Susan M. O’Brien, MD: There are other Bruton tyrosine kinase inhibitors in clinical trials for CLL. At this time, there’s acalabrutinib (Calquence), and there’s zanubrutinib (BGB-311). Gilead also has a drug that’s being looked at. None of them are actually approved for the treatment of CLL yet. The only one that has an approval at all is acalabrutinib, which has been approved for mantle cell lymphoma. There are no other BCL-2 inhibitors close on the horizon, as there are with the BTK inhibitors, but there are other drugs being looked at, including MCL1 inhibitors. This is important because there are some early data to suggest that one of the mechanisms of resistance to venetoclax may be upregulation of MCL1.

In addition to new BTK inhibitors—in terms of the ones that we know about from acalabrutinib to zanubrutinib, etc—there are other PI3K inhibitors coming out. Duvelisib is a drug that will likely be available for the treatment of CLL sometime this year, based on a positive randomized trial versus ofatumumab (Arzerra). There are some others, such as umbralisib (TGR-1202), that are also in registration trials. There is a lot of interest in combining these cell receptor inhibitors of different families—combining some of the PI3K inhibitors with venetoclax, the BCL-2 inhibitor. I think we will see more and more combination therapies moving forward.

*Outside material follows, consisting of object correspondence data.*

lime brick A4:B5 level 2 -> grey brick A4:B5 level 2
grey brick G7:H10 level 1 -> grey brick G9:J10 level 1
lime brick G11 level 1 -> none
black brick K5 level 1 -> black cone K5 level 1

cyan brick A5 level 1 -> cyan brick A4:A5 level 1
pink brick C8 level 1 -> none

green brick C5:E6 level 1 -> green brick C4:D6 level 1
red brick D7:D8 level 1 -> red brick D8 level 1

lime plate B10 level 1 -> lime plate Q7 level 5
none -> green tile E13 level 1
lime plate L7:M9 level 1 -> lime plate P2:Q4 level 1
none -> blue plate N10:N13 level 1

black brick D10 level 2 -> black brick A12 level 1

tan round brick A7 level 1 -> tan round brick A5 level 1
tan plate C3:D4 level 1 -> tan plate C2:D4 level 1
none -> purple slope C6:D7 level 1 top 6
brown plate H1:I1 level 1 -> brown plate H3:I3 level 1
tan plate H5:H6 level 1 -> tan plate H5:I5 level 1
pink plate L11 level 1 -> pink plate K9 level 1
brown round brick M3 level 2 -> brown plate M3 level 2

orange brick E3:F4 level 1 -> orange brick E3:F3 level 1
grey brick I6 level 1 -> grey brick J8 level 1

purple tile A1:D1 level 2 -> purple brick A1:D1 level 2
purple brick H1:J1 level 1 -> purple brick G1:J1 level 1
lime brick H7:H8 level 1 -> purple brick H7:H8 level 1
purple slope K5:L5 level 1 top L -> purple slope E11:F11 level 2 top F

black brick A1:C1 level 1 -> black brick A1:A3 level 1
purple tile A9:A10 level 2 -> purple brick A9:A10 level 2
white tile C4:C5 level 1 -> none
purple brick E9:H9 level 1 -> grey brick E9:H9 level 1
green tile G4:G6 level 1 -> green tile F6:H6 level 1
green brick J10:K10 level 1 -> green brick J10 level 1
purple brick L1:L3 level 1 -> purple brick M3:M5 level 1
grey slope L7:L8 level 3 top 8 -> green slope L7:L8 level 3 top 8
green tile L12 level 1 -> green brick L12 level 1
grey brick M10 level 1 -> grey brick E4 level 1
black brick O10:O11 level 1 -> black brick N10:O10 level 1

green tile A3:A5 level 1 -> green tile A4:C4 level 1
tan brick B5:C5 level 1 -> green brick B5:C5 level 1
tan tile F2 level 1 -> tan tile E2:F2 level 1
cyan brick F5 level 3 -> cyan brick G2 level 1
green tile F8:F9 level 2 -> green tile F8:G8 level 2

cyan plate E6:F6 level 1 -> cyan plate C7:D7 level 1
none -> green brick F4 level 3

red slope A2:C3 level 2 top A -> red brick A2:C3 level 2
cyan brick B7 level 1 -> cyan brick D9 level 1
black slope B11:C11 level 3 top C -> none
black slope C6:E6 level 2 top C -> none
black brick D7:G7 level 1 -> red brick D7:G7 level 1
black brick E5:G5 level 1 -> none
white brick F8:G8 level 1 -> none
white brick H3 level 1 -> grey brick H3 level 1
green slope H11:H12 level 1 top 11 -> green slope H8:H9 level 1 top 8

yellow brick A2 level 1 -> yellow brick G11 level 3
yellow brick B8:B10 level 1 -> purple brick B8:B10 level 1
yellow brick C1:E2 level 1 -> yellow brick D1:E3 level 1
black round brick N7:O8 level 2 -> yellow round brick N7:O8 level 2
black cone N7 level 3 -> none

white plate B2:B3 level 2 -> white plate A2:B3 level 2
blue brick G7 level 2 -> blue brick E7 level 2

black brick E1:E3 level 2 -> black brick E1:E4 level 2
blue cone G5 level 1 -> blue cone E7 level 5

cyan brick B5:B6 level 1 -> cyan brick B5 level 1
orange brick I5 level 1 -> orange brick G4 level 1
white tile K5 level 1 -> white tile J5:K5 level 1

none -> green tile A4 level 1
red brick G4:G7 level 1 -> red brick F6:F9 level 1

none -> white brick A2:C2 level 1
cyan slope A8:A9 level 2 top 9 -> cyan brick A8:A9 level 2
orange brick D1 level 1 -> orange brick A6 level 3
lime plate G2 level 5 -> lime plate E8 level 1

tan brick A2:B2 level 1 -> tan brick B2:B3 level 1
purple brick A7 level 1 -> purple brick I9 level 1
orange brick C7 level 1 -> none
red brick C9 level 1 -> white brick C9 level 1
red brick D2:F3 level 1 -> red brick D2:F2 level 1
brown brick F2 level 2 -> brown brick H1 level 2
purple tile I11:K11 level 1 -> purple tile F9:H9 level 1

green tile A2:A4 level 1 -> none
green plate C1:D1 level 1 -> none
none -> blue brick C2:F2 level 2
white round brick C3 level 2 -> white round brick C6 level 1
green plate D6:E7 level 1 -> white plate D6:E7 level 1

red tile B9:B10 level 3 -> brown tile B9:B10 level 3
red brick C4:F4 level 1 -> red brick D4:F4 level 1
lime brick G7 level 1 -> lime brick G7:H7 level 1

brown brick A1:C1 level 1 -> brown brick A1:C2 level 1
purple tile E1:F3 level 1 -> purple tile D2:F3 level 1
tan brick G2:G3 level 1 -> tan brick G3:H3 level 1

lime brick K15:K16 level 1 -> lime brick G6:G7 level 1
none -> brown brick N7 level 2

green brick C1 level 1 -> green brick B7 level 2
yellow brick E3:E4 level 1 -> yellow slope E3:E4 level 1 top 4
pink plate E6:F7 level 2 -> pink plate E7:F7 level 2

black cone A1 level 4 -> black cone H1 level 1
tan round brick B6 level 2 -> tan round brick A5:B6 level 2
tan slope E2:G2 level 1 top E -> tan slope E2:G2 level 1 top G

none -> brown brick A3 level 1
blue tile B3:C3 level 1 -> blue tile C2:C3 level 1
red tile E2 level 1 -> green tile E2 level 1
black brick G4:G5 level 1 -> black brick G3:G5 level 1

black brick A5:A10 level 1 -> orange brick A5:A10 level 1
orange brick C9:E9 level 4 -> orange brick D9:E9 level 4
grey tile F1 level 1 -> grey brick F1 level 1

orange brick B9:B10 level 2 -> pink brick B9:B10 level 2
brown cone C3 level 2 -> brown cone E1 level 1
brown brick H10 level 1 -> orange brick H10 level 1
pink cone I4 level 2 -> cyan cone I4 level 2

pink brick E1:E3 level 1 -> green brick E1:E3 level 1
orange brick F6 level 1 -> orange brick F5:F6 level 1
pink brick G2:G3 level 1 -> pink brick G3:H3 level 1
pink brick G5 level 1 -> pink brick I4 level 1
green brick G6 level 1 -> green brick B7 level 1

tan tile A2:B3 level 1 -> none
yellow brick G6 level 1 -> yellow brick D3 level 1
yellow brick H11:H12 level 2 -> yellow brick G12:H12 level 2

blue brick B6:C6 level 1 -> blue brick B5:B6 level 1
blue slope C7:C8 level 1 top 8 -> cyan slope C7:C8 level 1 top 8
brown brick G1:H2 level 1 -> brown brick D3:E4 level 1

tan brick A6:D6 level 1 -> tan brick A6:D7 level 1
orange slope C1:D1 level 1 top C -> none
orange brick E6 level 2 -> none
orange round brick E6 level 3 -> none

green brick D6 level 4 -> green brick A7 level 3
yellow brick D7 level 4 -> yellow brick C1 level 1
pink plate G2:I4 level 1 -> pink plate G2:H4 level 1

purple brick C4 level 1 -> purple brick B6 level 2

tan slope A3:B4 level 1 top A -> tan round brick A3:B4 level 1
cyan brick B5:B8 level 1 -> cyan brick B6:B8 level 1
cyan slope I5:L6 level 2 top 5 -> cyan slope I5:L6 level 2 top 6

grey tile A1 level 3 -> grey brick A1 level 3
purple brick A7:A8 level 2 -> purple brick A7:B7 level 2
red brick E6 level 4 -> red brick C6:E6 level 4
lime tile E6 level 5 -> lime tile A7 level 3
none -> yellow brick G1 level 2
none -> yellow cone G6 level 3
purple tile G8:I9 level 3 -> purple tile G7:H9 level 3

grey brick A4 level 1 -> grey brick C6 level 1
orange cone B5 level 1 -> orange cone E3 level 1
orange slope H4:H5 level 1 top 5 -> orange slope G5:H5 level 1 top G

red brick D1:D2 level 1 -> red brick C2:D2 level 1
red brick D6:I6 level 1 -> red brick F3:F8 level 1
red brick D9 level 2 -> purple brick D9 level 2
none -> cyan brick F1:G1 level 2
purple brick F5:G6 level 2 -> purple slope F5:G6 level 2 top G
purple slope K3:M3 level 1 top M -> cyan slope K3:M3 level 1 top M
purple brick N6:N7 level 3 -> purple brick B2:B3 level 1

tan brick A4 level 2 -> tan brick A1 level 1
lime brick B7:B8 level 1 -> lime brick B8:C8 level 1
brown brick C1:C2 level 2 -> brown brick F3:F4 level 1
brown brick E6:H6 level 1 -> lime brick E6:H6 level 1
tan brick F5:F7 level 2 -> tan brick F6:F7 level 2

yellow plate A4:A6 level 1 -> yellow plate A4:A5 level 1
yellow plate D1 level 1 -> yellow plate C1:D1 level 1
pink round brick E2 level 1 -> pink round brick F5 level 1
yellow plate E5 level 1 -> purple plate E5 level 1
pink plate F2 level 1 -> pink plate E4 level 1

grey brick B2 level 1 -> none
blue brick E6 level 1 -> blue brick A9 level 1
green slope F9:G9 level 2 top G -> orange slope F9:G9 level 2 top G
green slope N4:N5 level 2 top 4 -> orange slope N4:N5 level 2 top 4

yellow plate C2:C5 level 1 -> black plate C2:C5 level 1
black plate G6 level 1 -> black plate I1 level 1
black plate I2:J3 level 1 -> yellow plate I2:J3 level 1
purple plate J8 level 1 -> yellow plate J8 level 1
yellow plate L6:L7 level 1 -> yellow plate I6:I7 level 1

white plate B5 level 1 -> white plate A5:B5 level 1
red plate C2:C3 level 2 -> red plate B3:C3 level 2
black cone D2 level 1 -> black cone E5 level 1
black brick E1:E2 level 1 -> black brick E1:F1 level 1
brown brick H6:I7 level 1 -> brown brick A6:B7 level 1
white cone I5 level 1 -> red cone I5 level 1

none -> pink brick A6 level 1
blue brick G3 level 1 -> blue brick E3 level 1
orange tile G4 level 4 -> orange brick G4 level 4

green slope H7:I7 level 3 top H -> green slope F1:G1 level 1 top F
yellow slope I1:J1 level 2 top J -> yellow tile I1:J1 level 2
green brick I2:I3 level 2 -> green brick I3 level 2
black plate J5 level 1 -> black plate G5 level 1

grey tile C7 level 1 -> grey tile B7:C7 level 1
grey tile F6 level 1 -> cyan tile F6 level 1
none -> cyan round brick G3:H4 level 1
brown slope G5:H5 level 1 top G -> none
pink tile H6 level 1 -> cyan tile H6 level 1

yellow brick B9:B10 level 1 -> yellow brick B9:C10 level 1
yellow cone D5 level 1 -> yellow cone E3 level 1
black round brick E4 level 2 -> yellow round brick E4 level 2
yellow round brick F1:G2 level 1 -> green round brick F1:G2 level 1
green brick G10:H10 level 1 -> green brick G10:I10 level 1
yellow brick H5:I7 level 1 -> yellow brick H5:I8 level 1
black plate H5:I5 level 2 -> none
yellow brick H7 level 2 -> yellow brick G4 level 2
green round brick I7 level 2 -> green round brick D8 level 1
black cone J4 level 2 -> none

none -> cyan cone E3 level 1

I think what is going to happen in the long run in the treatment of CLL is that we’re moving toward small molecule combinations, either with or without antibody. These combinations are very exciting because early data suggest high response rates and high levels of MRD negativity. The other exciting point about this, and what may change treatment compared with what we do now with small molecules, is that the ability to have a high rate of MRD negativity may allow finite therapy. In other words, we may be able to discontinue those patients from treatment, and that’s very exciting, as opposed to telling a patient that they’re going to be on a therapy for life.

One of the challenges of having all these novel agents is how to sequence them, and we’re still learning. Right now, we sequence them based on what’s approved for what indication, etc, and what works when the other drug doesn’t work, but we will be able to learn a lot more about this moving forward. Don’t forget that ibrutinib was approved probably only about 4 years ago. In the interim, we’ve had idelalisib (Zydelig), we’ve had venetoclax, and we may have duvelisib this year. The landscape is changing so rapidly that we’re really learning on our feet; and I think sequencing is going to be important moving forward.